EXTRACTED INFORMATION: Begin

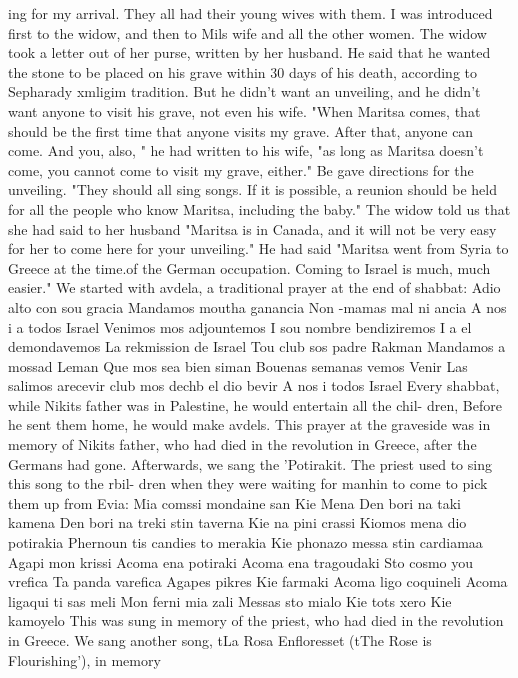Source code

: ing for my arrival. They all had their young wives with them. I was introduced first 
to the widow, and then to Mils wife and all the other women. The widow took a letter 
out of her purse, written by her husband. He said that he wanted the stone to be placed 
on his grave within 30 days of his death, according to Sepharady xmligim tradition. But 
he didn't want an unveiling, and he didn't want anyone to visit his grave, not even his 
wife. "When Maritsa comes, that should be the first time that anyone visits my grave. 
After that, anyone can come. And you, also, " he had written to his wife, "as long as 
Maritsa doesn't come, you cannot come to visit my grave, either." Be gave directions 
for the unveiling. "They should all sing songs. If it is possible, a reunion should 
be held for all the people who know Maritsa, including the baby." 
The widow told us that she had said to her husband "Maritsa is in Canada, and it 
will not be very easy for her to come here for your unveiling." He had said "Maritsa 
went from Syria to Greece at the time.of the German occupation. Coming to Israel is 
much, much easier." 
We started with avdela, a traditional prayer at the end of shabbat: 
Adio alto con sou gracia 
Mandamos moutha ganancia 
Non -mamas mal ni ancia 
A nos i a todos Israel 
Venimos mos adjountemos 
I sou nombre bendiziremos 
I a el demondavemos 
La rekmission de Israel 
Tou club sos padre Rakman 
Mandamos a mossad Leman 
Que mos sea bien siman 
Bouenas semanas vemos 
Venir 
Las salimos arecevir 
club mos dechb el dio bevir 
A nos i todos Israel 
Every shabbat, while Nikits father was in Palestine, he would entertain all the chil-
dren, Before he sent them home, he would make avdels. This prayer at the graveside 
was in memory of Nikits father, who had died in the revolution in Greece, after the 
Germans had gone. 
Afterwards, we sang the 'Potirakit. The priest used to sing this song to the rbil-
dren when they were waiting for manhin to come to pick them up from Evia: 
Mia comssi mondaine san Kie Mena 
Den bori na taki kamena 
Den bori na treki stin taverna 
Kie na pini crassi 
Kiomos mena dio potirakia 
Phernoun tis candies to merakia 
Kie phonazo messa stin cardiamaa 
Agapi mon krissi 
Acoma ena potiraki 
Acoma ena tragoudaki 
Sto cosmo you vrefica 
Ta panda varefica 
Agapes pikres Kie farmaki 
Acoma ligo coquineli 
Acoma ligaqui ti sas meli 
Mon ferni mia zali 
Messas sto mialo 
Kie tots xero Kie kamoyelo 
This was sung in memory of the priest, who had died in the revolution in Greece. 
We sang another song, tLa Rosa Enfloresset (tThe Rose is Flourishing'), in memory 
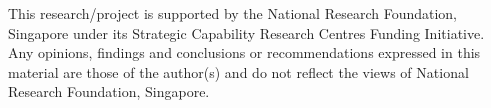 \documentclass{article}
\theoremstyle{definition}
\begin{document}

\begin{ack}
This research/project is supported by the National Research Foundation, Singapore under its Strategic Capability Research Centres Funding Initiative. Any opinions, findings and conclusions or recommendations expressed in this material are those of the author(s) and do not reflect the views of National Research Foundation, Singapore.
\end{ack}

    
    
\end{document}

EXTRACTED INFORMATION: End

| WHAT THE EXERCISE ASKS |
Leave out the pictures and copy exactly the lines from the one with "Acoma ena potiraki" through the last line of the records above.

| WRITTEN SOLUTION |
Acoma ena potiraki 
Acoma ena tragoudaki 
Sto cosmo you vrefica 
Ta panda varefica 
Agapes pikres Kie farmaki 
Acoma ligo coquineli 
Acoma ligaqui ti sas meli 
Mon ferni mia zali 
Messas sto mialo 
Kie tots xero Kie kamoyelo 
This was sung in memory of the priest, who had died in the revolution in Greece. 
We sang another song, tLa Rosa Enfloresset (tThe Rose is Flourishing'), in memory 
 \documentclass{article}
\theoremstyle{definition}
\begin{document}

\begin{ack}
This research/project is supported by the National Research Foundation, Singapore under its Strategic Capability Research Centres Funding Initiative. Any opinions, findings and conclusions or recommendations expressed in this material are those of the author(s) and do not reflect the views of National Research Foundation, Singapore.
\end{ack}

    
    
\end{document}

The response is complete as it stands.